5G is becoming the new standard for broadband cellular networks and with it comes new promising areas of development in railway. The sector, in conjunction with the International Railway Union, is currently cooperating with the European Telecommunication Standards Institute (ETSI) and the 3rd Generation Partnership Project (3GPP) to standardise the 5G-based Future Rail Mobile Communication System (FRMCS) as the successor to GSM-R. With high-speed internet networks, it will be possible to create more predictive maintenance models, develop better multimodel ticketing and enhance voice and data applications to support intelligent sensors and smart metering.
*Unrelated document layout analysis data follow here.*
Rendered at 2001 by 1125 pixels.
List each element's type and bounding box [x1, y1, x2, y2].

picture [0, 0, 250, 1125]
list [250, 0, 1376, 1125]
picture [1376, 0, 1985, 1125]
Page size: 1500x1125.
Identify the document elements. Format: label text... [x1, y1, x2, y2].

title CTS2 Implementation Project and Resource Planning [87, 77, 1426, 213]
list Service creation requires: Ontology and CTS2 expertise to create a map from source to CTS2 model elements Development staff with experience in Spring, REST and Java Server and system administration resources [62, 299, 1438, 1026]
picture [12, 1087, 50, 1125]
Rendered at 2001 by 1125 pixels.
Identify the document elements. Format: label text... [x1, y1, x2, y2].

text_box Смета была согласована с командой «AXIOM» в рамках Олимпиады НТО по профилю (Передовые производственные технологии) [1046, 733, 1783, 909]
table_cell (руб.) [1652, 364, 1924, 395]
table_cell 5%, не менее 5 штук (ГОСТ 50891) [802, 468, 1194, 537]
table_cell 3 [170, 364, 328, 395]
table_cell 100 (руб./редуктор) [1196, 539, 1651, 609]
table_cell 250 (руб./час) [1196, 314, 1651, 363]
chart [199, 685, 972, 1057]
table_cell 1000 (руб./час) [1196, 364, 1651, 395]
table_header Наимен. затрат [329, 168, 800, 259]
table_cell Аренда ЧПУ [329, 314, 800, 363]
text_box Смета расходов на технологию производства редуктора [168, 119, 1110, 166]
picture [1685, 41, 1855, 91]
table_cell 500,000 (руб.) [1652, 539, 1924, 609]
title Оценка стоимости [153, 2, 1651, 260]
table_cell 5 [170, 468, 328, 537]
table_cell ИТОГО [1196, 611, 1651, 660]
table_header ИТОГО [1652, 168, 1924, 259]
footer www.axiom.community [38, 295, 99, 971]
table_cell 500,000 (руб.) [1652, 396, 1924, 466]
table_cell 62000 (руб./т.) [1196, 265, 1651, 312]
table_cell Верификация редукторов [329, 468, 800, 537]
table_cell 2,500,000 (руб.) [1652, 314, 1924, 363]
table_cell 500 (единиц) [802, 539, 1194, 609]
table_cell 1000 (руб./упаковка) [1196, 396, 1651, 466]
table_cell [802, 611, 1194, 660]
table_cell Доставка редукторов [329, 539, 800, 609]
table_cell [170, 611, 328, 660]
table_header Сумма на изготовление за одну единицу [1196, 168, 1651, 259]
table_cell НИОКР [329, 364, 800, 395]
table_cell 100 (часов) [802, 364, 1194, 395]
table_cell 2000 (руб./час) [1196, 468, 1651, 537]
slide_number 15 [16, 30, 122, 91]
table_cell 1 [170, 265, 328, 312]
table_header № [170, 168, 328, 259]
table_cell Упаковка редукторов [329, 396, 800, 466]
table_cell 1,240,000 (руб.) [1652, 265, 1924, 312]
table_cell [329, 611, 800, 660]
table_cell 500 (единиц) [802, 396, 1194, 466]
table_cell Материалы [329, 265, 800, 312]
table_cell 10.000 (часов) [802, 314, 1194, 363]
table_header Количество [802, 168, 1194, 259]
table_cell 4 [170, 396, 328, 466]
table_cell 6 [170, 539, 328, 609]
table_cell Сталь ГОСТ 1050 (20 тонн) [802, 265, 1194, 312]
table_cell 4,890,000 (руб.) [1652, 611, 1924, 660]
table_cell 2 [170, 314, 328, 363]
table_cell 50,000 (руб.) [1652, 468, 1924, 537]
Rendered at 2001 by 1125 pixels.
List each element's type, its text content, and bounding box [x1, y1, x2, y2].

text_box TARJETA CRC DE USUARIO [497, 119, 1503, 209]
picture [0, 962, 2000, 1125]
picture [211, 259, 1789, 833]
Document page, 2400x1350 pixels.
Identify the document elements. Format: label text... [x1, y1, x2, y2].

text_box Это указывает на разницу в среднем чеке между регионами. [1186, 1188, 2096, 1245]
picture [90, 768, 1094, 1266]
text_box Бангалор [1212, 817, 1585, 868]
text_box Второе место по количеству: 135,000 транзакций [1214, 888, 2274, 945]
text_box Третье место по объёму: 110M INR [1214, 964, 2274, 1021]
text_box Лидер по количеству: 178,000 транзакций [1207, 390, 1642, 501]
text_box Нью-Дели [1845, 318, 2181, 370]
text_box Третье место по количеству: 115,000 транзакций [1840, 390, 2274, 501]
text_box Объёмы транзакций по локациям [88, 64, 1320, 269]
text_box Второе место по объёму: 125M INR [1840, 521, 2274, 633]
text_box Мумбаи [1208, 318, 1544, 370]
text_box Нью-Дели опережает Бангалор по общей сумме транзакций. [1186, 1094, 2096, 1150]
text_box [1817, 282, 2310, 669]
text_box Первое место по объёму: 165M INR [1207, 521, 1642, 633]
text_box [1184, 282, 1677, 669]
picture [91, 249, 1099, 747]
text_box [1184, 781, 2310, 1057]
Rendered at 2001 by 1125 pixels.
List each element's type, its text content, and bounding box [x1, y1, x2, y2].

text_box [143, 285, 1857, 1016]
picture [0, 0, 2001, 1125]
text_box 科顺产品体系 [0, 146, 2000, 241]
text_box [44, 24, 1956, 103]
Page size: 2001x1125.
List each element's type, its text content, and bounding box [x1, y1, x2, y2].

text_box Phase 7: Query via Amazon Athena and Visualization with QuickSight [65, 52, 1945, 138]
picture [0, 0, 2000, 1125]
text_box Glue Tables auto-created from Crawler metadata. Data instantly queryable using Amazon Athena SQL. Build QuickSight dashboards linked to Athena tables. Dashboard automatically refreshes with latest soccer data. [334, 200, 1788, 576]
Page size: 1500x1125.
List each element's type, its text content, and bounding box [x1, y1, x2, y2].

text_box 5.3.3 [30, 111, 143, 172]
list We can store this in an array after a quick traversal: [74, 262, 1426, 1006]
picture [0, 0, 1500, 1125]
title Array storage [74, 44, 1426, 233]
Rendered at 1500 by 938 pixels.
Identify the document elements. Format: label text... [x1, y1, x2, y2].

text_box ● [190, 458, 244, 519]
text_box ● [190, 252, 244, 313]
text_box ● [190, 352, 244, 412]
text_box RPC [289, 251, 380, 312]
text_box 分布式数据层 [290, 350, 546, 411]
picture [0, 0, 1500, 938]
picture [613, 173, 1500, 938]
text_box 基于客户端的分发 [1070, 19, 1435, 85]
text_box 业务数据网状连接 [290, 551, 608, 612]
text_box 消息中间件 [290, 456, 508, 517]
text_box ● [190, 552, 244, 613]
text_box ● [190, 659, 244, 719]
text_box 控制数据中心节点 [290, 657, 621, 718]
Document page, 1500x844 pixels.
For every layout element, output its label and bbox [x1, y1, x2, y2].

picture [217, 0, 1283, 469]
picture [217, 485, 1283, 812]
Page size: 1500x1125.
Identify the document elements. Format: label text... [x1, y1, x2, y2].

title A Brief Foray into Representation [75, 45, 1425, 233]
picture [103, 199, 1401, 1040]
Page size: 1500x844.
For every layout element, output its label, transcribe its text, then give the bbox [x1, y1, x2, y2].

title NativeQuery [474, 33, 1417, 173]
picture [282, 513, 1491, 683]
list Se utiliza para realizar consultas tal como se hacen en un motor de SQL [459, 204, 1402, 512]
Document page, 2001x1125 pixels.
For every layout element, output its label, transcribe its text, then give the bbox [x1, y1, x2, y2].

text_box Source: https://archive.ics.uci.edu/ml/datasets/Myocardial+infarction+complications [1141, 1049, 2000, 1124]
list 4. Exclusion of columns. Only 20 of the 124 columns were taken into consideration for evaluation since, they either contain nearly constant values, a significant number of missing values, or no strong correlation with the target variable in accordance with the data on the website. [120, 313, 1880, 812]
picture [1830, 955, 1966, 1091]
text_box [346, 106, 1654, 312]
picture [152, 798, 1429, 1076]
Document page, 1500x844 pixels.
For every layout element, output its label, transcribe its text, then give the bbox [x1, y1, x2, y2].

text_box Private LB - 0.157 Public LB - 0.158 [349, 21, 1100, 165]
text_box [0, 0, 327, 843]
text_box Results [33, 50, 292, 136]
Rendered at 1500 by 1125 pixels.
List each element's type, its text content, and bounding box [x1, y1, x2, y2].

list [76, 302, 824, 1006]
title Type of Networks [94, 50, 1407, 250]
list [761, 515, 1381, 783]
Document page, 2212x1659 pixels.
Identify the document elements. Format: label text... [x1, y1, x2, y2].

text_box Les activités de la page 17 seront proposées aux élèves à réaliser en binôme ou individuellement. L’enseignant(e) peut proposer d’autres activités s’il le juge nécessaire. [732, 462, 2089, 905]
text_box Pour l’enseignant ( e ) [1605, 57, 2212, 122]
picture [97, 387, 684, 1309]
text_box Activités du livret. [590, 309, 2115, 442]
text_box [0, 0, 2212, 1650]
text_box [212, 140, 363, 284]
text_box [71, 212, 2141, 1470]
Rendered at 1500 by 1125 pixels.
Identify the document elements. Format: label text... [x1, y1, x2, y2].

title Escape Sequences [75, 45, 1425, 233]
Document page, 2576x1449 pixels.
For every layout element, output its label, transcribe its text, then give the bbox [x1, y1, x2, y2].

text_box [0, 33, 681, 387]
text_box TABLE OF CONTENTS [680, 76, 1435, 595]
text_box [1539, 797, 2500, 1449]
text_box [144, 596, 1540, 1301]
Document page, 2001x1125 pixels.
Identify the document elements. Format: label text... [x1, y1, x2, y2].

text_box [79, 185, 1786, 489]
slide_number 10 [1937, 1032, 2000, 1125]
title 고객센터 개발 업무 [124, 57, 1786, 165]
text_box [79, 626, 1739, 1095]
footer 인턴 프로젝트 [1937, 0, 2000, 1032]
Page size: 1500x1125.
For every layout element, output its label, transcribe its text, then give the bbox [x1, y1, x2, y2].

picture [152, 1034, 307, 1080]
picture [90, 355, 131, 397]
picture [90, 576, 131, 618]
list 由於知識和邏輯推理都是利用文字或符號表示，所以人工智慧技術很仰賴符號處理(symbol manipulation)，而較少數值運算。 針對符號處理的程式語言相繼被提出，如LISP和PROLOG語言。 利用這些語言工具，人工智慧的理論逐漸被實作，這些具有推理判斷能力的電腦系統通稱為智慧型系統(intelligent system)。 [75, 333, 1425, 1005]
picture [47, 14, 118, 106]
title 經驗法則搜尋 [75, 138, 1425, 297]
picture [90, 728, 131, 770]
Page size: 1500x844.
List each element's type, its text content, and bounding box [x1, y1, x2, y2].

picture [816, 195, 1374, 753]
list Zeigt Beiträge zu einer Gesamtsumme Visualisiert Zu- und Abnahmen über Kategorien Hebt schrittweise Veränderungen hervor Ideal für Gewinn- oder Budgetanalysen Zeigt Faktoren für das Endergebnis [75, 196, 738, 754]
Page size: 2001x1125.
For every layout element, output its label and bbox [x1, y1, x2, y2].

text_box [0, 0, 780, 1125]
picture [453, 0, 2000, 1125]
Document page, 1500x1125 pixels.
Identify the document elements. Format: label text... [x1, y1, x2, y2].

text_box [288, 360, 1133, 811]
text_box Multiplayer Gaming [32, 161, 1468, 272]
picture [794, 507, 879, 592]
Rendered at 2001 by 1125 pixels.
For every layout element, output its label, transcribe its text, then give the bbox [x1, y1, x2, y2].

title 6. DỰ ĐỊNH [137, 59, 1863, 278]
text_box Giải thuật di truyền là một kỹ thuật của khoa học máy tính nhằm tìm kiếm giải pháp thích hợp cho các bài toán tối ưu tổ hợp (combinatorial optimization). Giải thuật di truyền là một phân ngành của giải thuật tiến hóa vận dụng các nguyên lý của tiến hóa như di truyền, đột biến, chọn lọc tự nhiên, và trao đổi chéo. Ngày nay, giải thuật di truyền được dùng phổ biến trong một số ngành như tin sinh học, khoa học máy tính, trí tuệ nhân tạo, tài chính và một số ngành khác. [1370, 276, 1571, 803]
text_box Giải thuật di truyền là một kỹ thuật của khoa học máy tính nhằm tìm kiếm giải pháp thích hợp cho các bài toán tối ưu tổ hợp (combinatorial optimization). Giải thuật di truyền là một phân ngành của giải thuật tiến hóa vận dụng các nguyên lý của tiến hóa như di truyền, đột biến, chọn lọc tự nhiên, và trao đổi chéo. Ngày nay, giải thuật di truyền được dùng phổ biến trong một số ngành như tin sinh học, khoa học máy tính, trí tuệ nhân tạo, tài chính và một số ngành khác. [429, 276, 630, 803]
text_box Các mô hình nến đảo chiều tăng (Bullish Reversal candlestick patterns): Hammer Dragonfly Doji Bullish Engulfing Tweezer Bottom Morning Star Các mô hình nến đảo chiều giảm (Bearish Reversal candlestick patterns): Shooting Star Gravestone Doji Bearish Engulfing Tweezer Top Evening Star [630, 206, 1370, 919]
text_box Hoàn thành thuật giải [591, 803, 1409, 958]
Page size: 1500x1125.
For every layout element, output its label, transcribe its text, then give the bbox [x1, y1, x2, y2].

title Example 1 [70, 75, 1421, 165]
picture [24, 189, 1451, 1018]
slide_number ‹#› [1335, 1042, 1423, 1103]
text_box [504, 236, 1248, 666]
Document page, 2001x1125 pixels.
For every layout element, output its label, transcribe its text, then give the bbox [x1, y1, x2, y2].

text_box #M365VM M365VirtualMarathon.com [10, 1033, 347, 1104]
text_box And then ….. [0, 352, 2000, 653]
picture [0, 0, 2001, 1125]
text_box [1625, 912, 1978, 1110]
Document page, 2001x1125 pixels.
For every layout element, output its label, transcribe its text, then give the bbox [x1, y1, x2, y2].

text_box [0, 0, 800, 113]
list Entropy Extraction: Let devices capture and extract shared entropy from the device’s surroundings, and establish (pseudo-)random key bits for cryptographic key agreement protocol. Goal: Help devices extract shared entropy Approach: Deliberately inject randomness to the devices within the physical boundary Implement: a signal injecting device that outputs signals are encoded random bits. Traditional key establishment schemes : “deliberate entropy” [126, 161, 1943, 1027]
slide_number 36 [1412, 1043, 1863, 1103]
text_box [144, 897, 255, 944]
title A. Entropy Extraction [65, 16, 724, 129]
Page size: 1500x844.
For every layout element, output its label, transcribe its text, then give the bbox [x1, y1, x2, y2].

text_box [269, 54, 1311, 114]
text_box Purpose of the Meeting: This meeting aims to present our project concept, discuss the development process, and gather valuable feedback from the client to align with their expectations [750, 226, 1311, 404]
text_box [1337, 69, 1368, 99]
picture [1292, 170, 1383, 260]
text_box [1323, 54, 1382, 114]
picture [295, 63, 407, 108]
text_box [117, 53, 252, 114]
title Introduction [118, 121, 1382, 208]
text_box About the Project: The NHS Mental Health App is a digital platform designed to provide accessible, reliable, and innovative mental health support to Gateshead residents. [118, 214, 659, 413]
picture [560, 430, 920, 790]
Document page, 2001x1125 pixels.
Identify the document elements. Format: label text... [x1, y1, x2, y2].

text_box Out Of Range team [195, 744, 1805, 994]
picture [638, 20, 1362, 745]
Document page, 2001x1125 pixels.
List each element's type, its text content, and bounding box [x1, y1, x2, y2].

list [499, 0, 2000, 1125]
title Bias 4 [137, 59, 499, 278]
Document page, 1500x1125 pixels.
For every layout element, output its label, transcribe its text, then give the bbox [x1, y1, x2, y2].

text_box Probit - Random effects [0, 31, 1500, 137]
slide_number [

The use of highly sophisticated and intelligent software systems to plan, schedule and manage rail operations in an optimised way supports and allows for better decisions that impact positively rail operators' performance as well as the environment. Optimised operations guarantee not only a more energy-efficient use of the resources (human and material) but also a reduction of costs.
Artificial Intelligence, a key player in the process of predicting and achieving better resource scheduling and optimisation of train operations, is nowadays paramount in such decision-support solutions. An example of such optimisation systems, based on ONTIME and FLEET, is the one used by VIA RAIL Canada resulting in a win-win situation - it helps the company save millions of Canadian Dollars and become more energy-efficient and environmentally friendly, while at the same time increasing revenue and producing better train timetables to satisfy passengers.
Figure 4 - Main areas for future digitalisation. Source: Report "Fostering the Railway sector through the European Green Deal".
Create a ‘Eurocontrol’ for rail
There are plans to create an EU agency constituted by Member States representatives to oversee the definition of general policies, budget and programs that will allow a proper and holistic approach to the European railway. This authority will foster the development of the EU rail network, coordinating the different national traffic management centres, ensuring rail traffic supervision and monitoring through structured and standardised approaches, at a European level.
Finance railway projects
Still under negotiations, the budget for the Connecting Europe Facility (CEF) 2021-2027 is yet to be determined, but a greater emphasis on rail and waterborne transport is intended, with an allocation on railway to be of over 30bn Euros. Projects like Shift2Rail were already funded to support the current EU railway strategy and a larger budget is expected for the future. On the 14th of October 2021, The Connecting Europe Facility support for railways event will be happening with an agenda intended to show the role CEF has played in the mobilisation of the necessary resources and its contribution to the achievement of the Single European Railway Area.
MILESTONES AND TARGETS OF THE EUROPEAN GREEN DEAL
- at least 30 million zero-emission vehicles will be in operation on European roads.
- 100 European cities will be climate neutral.
- high-speed rail traffic will double.
- scheduled collective travel of under 500 km should be carbon neutral within the EU.
- automated mobility will be deployed at a large scale.
- zero-emission vessels will become ready for market.
- zero-emission large aircraft will become ready for market.
- nearly all cars, vans, buses as well as new heavy-duty vehicles will be zero-emission.
- rail freight traffic will double.
- high-speed rail traffic will triple.
- the multimodal Trans-European Transport Network (TEN-T) equipped for sustainable and smart transport with high-speed connectivity will be operational for the comprehensive network.